How FutureAGI Handles Agent Trajectories
FutureAGI’s approach is to make the trajectory both traceable and scoreable. The anchor surface for this term is eval:TrajectoryScore, the TrajectoryScore evaluator in fi.evals. In a support-agent workflow, traceAI-langchain captures each planner decision and tool call as an agent.trajectory.step span, then the same structured run is attached to an eval dataset. TrajectoryScore becomes the headline check, while StepEfficiency, ToolSelectionAccuracy, TaskCompletion, GoalProgress, and ReasoningQuality explain which part of the path failed.
Example: a refunds agent should inspect policy, fetch an order, decide eligibility, and issue or deny a refund. A new prompt still returns the right final text in most tests, but traces show two redundant lookup_order calls and one detour through a shipping tool. FutureAGI scores the trajectory, flags the ToolSelectionAccuracy and StepEfficiency drop, and links the failed eval row back to the production trace. The engineer does not tune against the final answer alone; they add a regression case, tighten the tool-selection rubric, and set an alert when trajectory score falls below the release threshold. Unlike Ragas faithfulness, which mainly checks whether an answer is supported by retrieved context, trajectory evaluation treats step order, action choice, and progress as first-class evidence.
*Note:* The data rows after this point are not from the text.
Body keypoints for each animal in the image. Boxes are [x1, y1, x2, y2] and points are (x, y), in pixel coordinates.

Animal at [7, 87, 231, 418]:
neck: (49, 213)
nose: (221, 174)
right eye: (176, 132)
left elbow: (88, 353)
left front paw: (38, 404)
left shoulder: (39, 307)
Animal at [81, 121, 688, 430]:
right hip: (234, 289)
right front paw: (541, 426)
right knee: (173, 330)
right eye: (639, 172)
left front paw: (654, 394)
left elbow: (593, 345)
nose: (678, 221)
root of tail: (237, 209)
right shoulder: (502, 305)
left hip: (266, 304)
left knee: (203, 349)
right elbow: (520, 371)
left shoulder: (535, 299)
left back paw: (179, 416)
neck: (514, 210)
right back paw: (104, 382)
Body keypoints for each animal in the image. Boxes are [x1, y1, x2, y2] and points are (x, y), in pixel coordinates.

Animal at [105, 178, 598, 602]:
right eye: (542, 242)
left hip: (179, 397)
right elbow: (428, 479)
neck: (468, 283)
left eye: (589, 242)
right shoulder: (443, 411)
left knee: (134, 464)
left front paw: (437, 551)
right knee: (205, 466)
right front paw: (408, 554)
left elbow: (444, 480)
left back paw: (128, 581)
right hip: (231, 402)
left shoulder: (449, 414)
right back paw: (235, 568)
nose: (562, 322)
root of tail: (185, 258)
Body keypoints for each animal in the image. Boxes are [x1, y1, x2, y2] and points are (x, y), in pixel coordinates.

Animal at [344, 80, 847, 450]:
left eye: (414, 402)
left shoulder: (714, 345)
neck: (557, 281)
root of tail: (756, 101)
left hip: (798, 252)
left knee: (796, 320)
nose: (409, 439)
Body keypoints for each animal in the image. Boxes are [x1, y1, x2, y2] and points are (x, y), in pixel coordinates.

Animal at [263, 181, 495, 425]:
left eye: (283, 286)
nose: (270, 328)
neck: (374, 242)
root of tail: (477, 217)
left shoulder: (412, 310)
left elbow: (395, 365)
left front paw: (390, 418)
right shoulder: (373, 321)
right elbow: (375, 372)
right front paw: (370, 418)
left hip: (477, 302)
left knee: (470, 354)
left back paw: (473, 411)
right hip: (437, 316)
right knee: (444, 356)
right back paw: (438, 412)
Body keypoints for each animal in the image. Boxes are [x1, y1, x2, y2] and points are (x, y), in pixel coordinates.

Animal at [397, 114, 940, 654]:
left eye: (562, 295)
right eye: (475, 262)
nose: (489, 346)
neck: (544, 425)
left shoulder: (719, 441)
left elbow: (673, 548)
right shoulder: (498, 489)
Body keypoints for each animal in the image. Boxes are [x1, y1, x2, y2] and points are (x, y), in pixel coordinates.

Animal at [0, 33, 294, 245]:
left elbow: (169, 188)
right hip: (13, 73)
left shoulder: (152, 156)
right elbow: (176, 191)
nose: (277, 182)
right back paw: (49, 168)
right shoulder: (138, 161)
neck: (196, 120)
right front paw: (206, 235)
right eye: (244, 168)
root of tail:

How to Measure or Detect an Agent Trajectory
Use these signals together rather than treating the trajectory as plain log text:
fi.evals.TrajectoryScore— returns a 0-1 trajectory quality score that can gate a release or alert on a production cohort.agent.trajectory.step— the trace field to inspect for step count, selected tool, tool result, retry state, and termination state.- Component regressions — pair the trajectory with
StepEfficiency,ToolSelectionAccuracy,GoalProgress, andReasoningQualityto find the failing dimension. - Dashboard signals — track trajectory-score-by-cohort, token-cost-per-trace, eval-fail-rate-by-agent-version, and p99 latency per trajectory length.
- User-feedback proxy — rising thumbs-down rate or escalation rate on long trajectories often points to loop risk or partial completion.
Minimal Python:
from fi.evals import TrajectoryScore
metric = TrajectoryScore()
result = metric.evaluate(
trajectory=run.trajectory,
task=run.task_definition,
)
print(result.score)
Common Mistakes
- Treating trajectories as raw logs. Without a schema for steps, actions, observations, and tool results, evals cannot compare runs.
- Scoring only the final answer. The answer can be correct while the path shows wrong tools, redundant calls, or unsafe intermediate actions.
- Ignoring failed intermediate calls. A recovered timeout still matters; it predicts p99 latency and retry-storm risk.
- Mixing agent versions in one baseline. Compare trajectories by prompt, model, tool catalog, and framework version, or regressions blur together.
- Storing private reasoning verbatim. Step summaries and action metadata are usually enough; avoid retaining sensitive reasoning internals when policy forbids it.
Frequently Asked Questions
What is an agent trajectory?
An agent trajectory is the ordered record of a multi-step agent run, including the goal, reasoning notes, tool calls, observations, retries, handoffs, and final answer. It is the evidence used to evaluate how the agent reached the outcome.
How is an agent trajectory different from trajectory score?
An agent trajectory is the raw structured path the agent took. Trajectory score is an evaluation metric that scores that path, usually alongside task completion, step efficiency, and tool selection accuracy.
How do you measure an agent trajectory?
FutureAGI uses fi.evals.TrajectoryScore on trajectory records and trace fields such as agent.trajectory.step. Teams track the score, component regressions, and step-level anomalies across eval datasets and production traces.